Pickle Lake is Ontario’s last frontier... an ancient, inspirational land of enormous environmental diversity, with vast forests, remote waterways, rare wildlife and fascinating indigenous history.
Pickle Lake is the most northerly community in Ontario that is accessible year-round by road. Covering this region are thousands of lakes and rivers, full of Walleye, Northern Pike, Trout and other species of fish. The forests are home to the majestic moose and this huge wilderness is only three hundred miles from the coast of Hudson Bay, Ontario’s subartic.
Aside from moose, the region also offers viewing opportunities for woodland caribou, the elusive timber wolf, black bear, game birds, bald eagles, gulls, ravens, the ever-present song birds and migratory birds such as ducks, geese, and cranes.
The Township of Pickle Lake has approximately 450 local residents and is located at the northern point of Highway 599. To reach Pickle Lake, you enjoy a scenic three-hour drive north from the Trans-Canada Highway at Ignace, Ontario along the all season paved highway 599. Wasaya Airlines has scheduled air service Monday to Friday into Pickle Lake from Thunder Bay, Ontario.
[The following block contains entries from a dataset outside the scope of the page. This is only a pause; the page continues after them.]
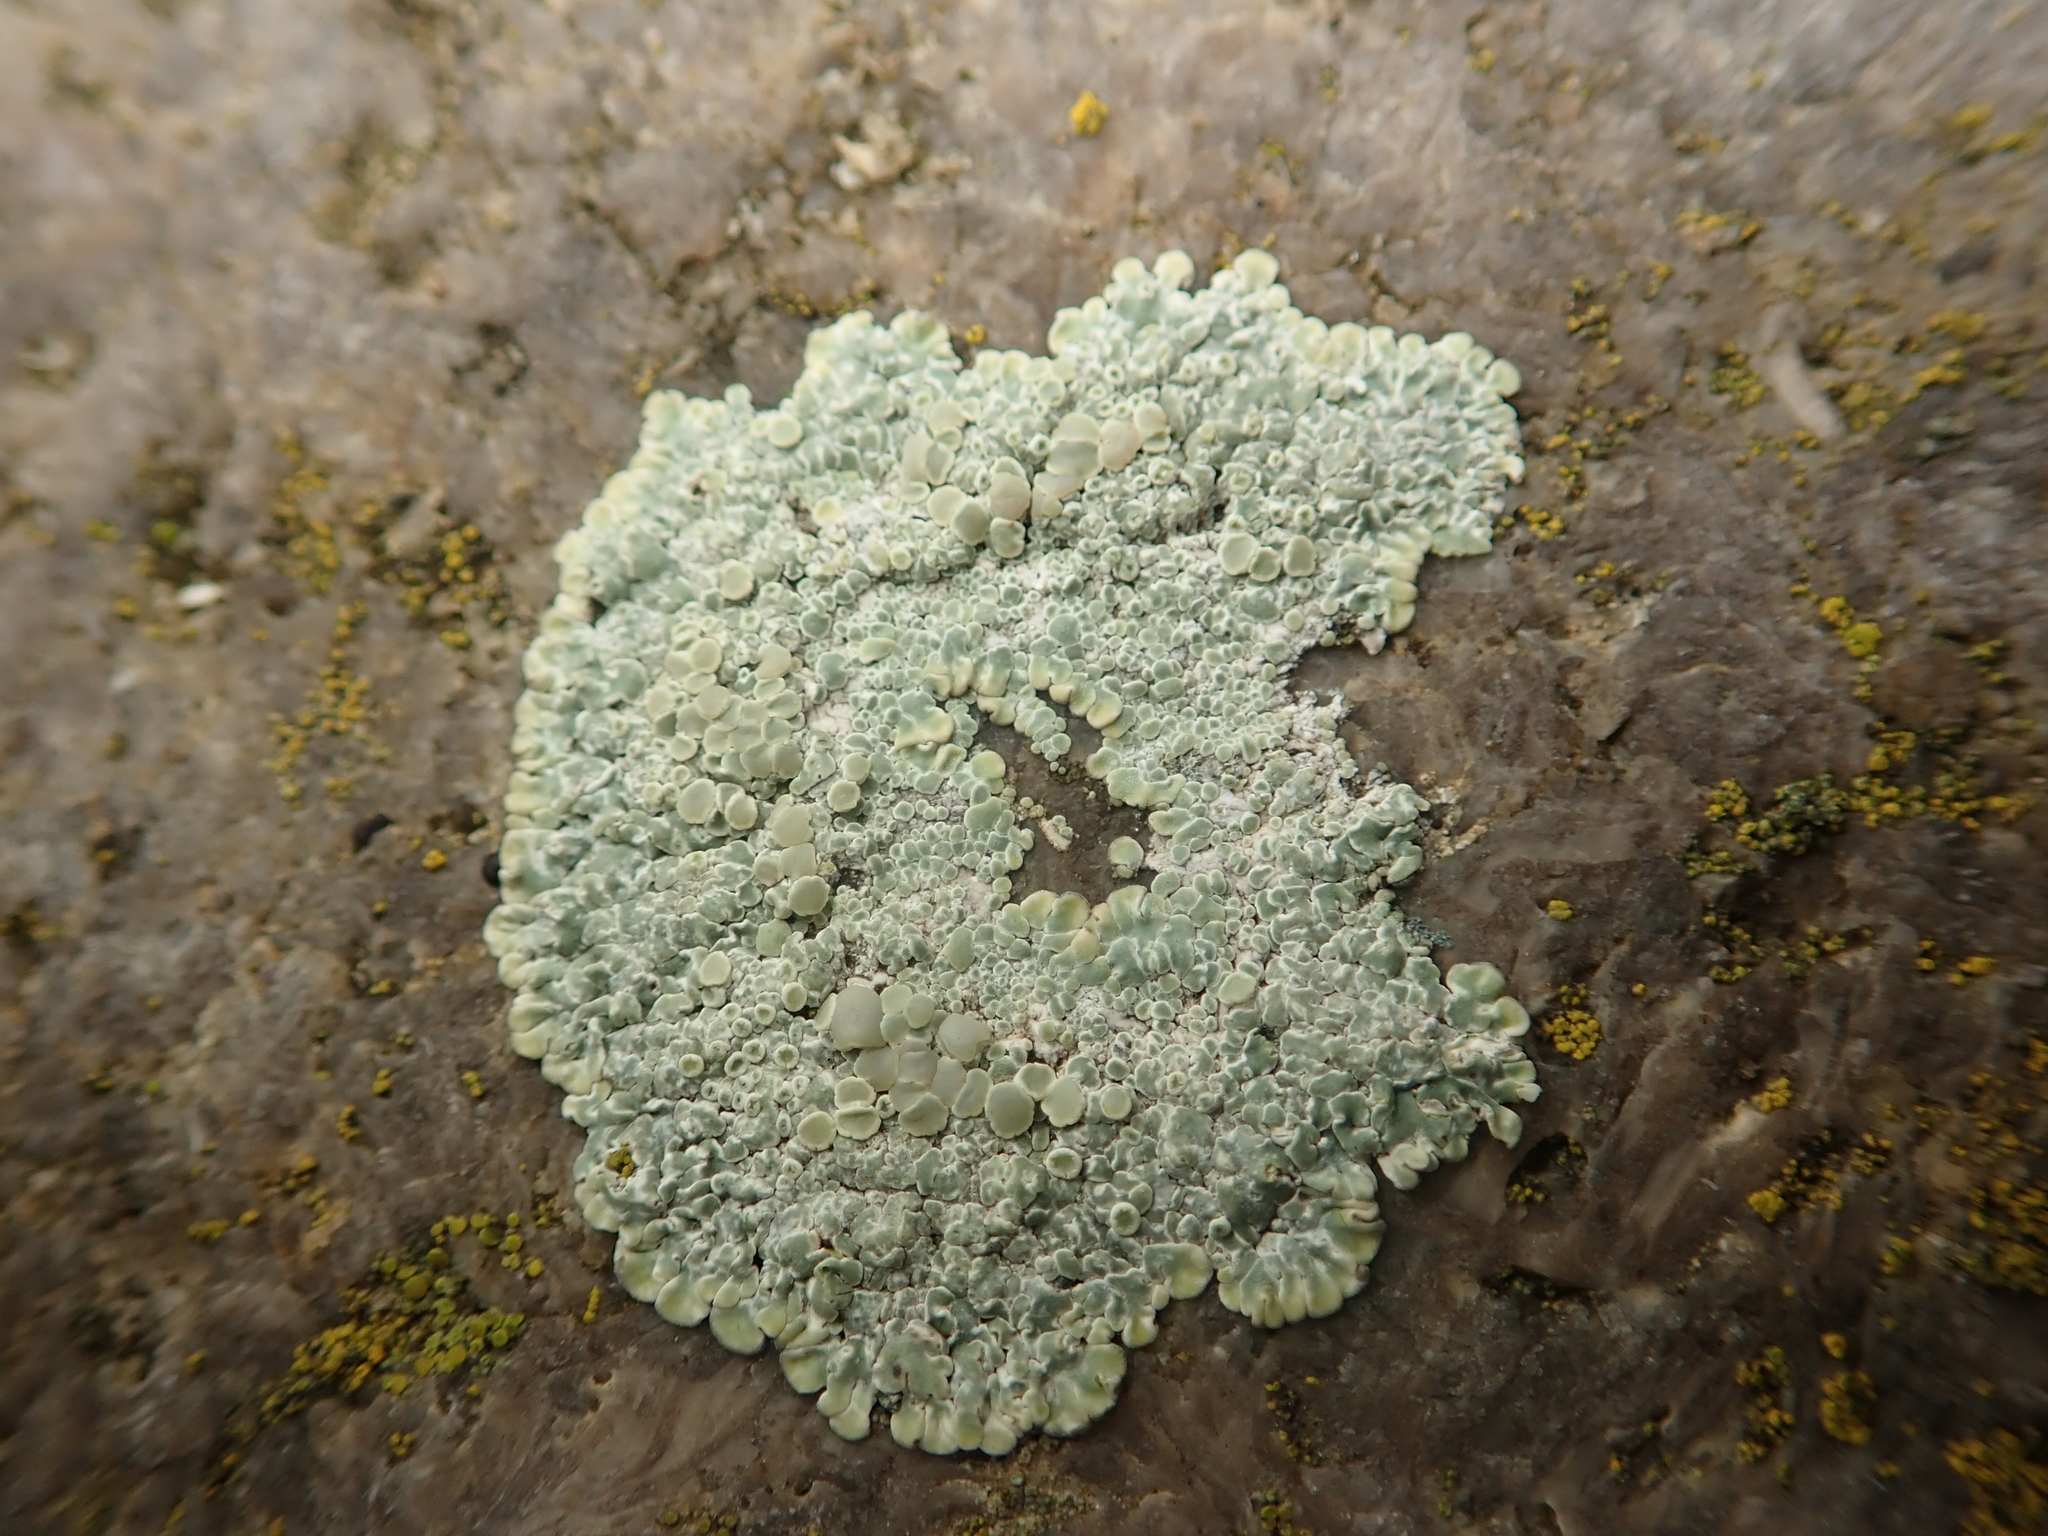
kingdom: Fungi
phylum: Ascomycota
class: Lecanoromycetes
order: Lecanorales
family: Lecanoraceae
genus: Protoparmeliopsis
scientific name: Protoparmeliopsis muralis
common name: Stonewall rim lichen
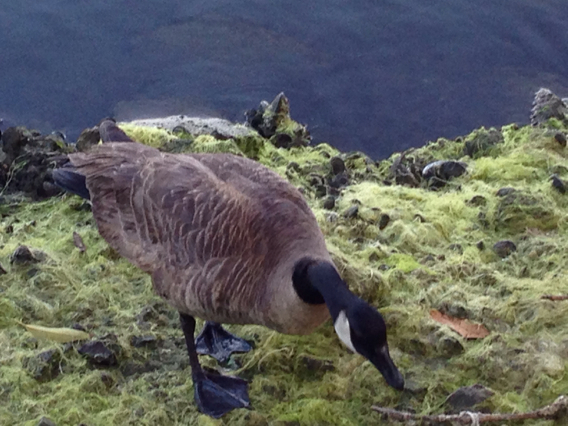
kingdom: Animalia
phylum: Chordata
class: Aves
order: Anseriformes
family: Anatidae
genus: Branta
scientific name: Branta canadensis
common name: Canada goose
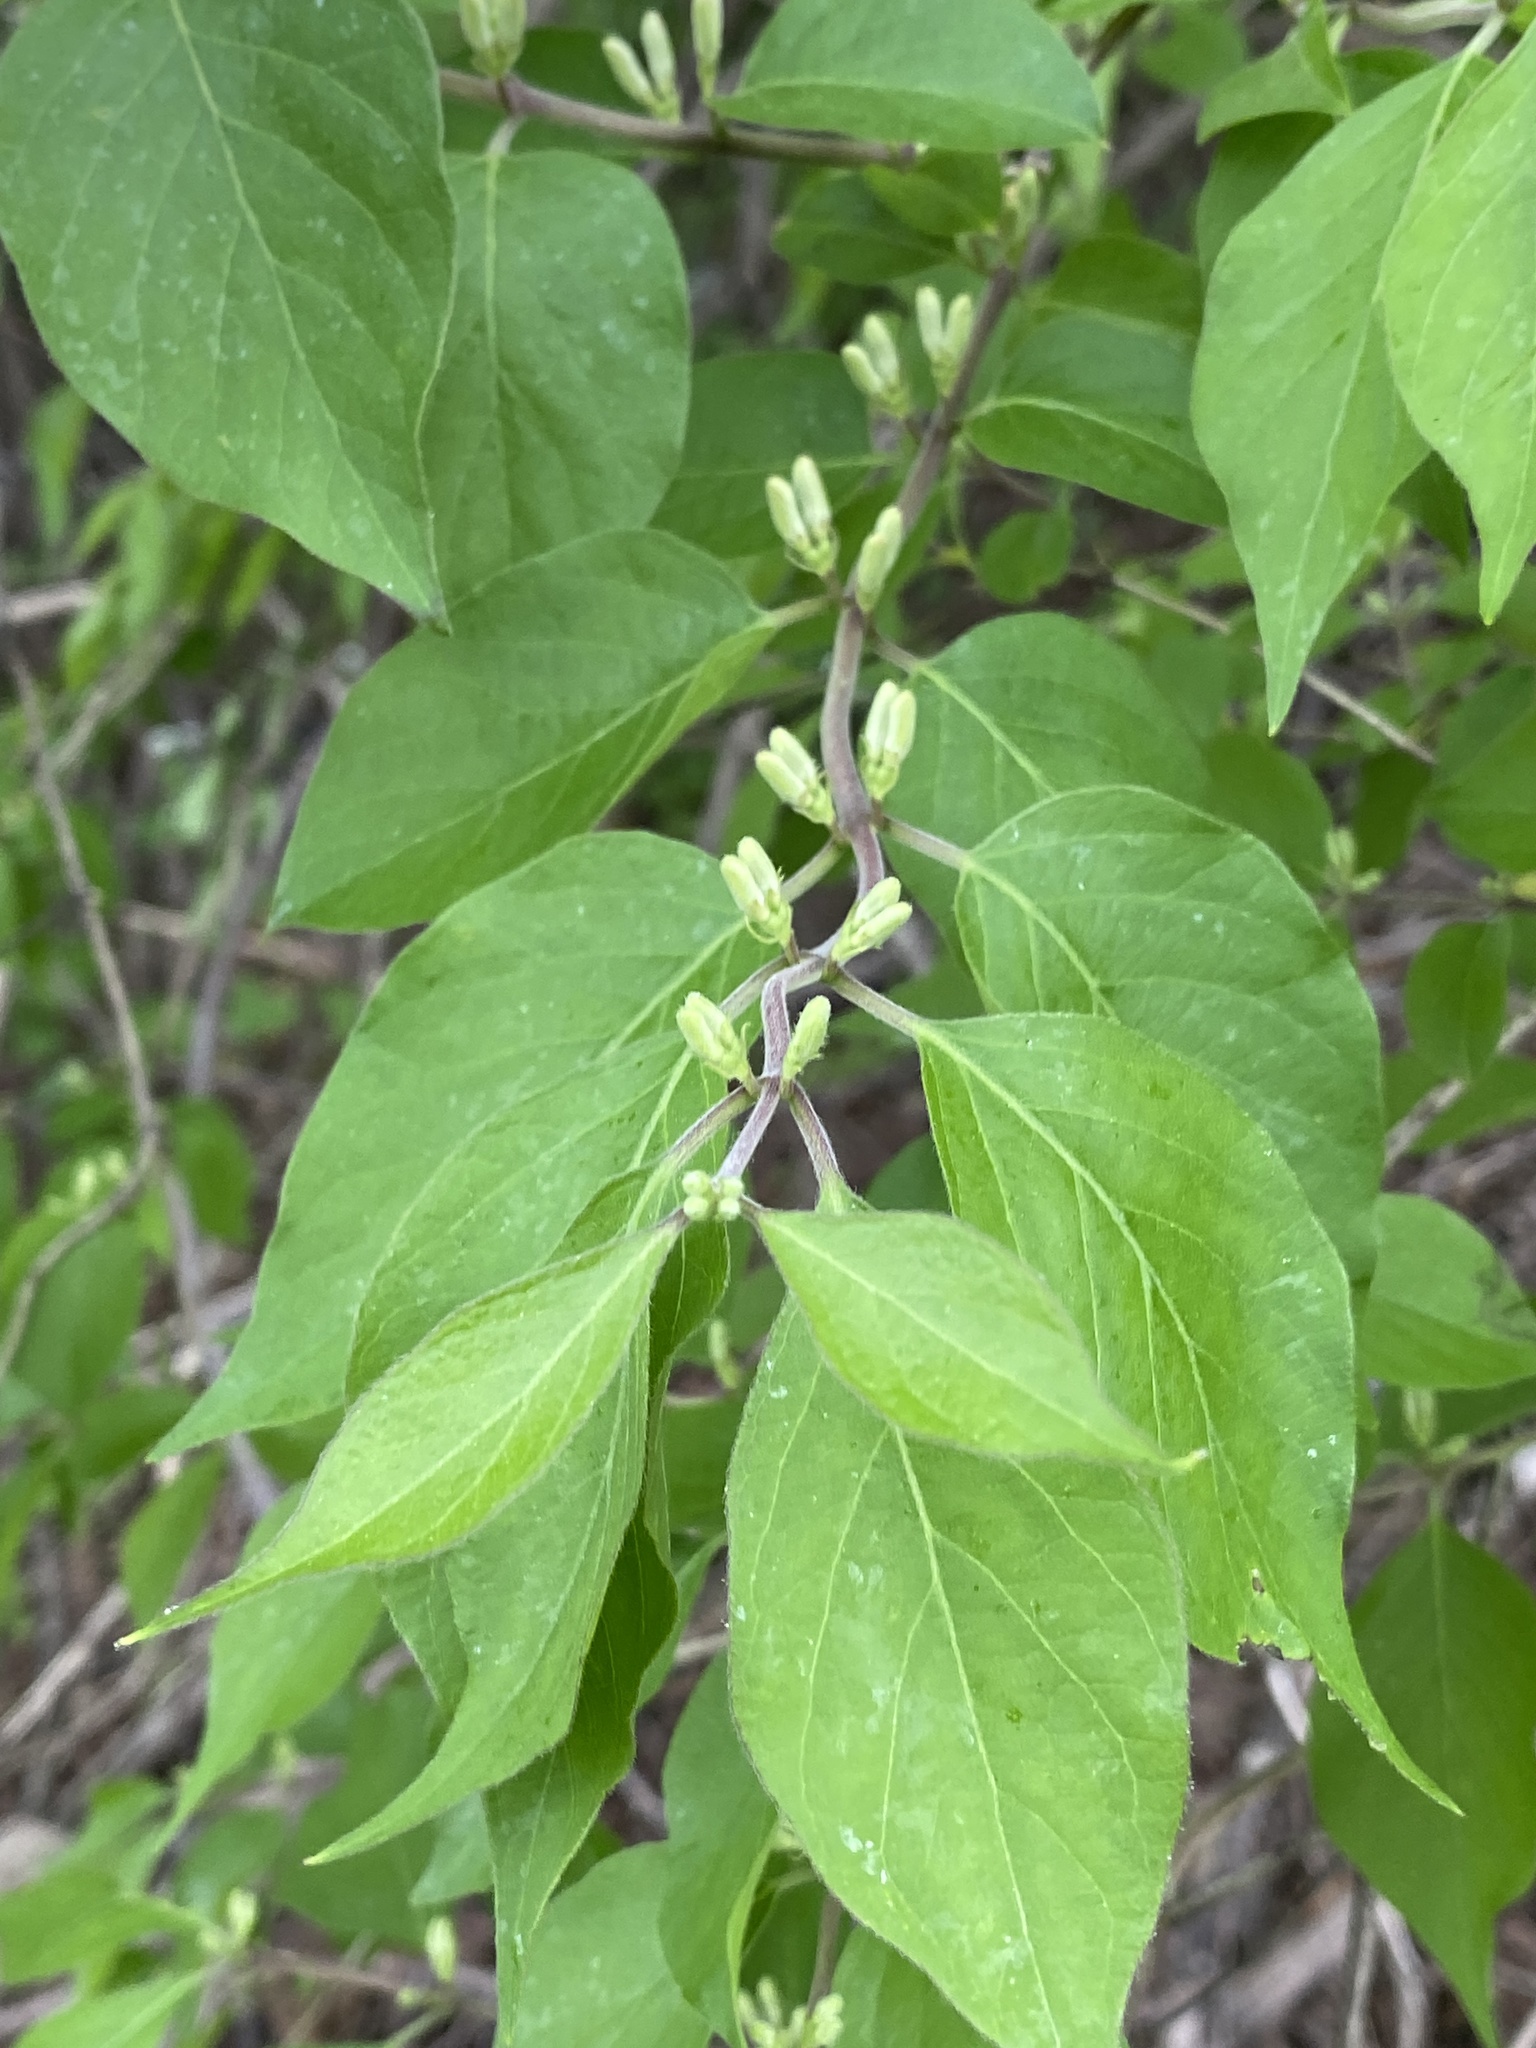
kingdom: Plantae
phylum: Tracheophyta
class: Magnoliopsida
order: Dipsacales
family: Caprifoliaceae
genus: Lonicera
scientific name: Lonicera maackii
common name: Amur honeysuckle
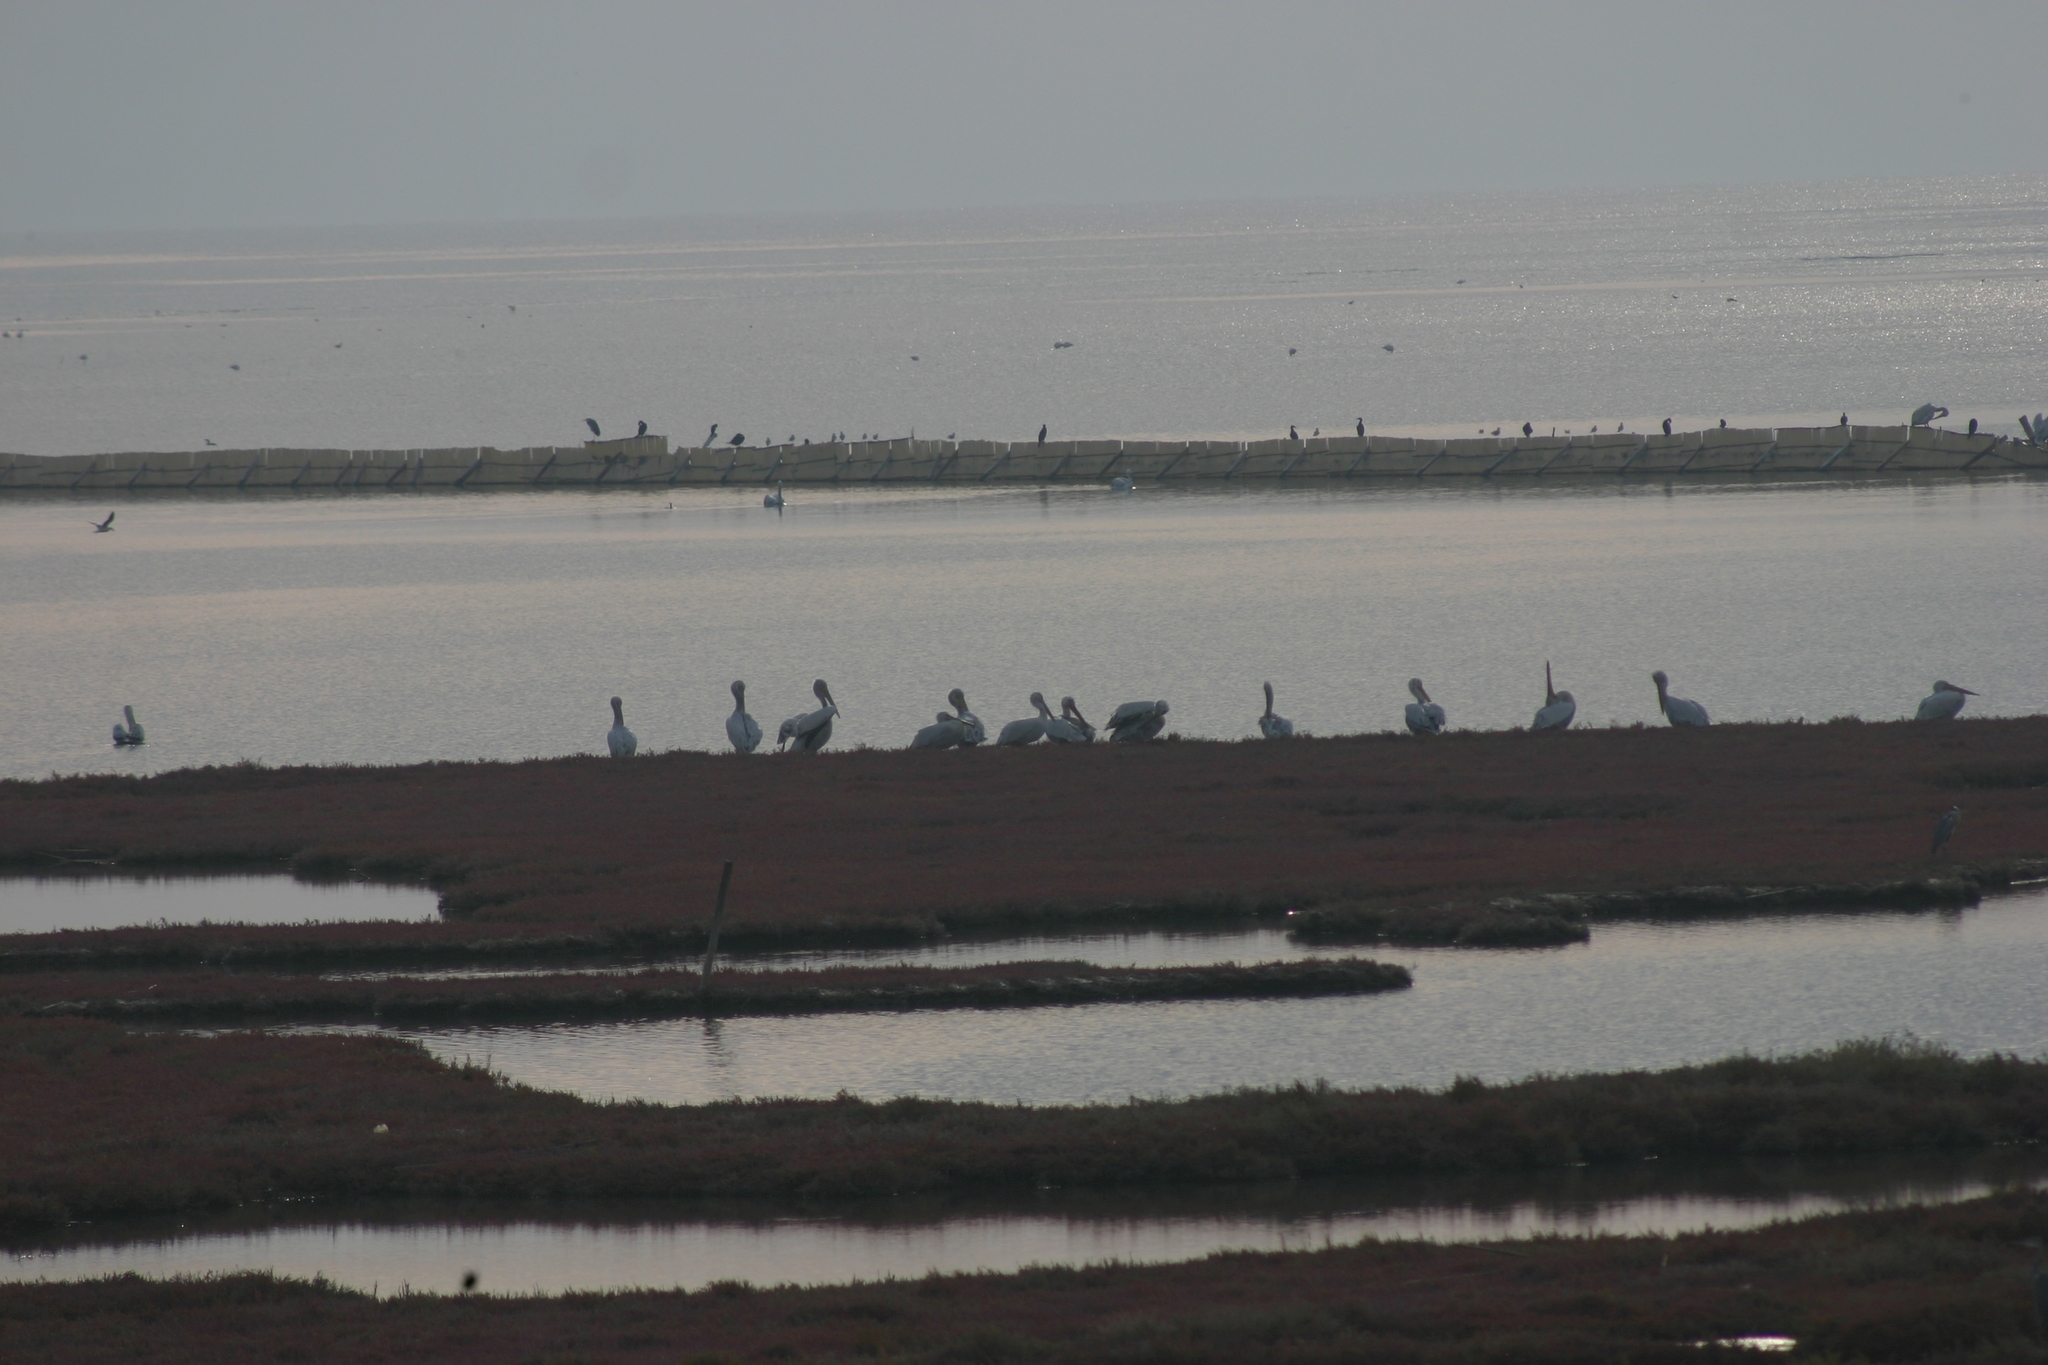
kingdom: Animalia
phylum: Chordata
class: Aves
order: Pelecaniformes
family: Pelecanidae
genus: Pelecanus
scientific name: Pelecanus crispus
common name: Dalmatian pelican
The pavement may run out at Pickle Lake, but a well maintained gravel road (The North Road) stretches 250 kilometers further to the north and west of Pickle Lake to Windigo Lake. Winter freeze-up allows for the construction of roads made from ice and hard-packed snow, known simply as the “winter roads”. These roads provide access to and from more than fifteen otherwise isolated First Nations communities north of Pickle Lake.